-- LISTED ENTRIES follows --

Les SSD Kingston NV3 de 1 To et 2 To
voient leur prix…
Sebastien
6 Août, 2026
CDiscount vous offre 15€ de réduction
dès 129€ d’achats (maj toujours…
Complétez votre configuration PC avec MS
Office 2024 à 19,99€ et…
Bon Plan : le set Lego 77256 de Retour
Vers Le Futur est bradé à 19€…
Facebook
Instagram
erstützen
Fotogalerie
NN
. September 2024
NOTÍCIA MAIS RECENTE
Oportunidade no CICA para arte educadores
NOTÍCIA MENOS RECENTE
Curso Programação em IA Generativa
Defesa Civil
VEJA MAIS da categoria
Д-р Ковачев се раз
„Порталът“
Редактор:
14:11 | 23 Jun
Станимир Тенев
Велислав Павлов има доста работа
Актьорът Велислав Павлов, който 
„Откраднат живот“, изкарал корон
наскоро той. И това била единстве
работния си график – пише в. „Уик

-- LISTED ENTRIES concluded --
-- LISTED ENTRIES follows --

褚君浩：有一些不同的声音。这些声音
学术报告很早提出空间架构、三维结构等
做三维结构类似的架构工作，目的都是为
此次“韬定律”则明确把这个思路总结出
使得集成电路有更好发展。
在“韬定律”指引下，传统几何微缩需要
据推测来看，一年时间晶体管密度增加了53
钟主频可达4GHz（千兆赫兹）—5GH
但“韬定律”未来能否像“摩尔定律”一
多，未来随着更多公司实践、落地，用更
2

-- LISTED ENTRIES concluded --
-- LISTED ENTRIES follows --

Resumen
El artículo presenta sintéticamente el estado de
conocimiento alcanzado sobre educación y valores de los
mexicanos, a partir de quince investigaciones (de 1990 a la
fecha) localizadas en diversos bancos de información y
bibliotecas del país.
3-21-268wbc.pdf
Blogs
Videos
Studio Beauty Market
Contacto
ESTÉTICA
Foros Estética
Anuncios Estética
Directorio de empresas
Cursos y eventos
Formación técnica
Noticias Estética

-- LISTED ENTRIES concluded --

EXERCISE AIM: Revise everything from the line containing "Les SSD Kingston NV3 de 1 To et 2 To" down to the line containing "работния си график – пише в. „Уик", replacing "Instagram" with "YouTube" and keeping every other line the same.

TASK RESULT:
Les SSD Kingston NV3 de 1 To et 2 To
voient leur prix…
Sebastien
6 Août, 2026
CDiscount vous offre 15€ de réduction
dès 129€ d’achats (maj toujours…
Complétez votre configuration PC avec MS
Office 2024 à 19,99€ et…
Bon Plan : le set Lego 77256 de Retour
Vers Le Futur est bradé à 19€…
Facebook
YouTube
erstützen
Fotogalerie
NN
. September 2024
NOTÍCIA MAIS RECENTE
Oportunidade no CICA para arte educadores
NOTÍCIA MENOS RECENTE
Curso Programação em IA Generativa
Defesa Civil
VEJA MAIS da categoria
Д-р Ковачев се раз
„Порталът“
Редактор:
14:11 | 23 Jun
Станимир Тенев
Велислав Павлов има доста работа
Актьорът Велислав Павлов, който 
„Откраднат живот“, изкарал корон
наскоро той. И това била единстве
работния си график – пише в. „Уик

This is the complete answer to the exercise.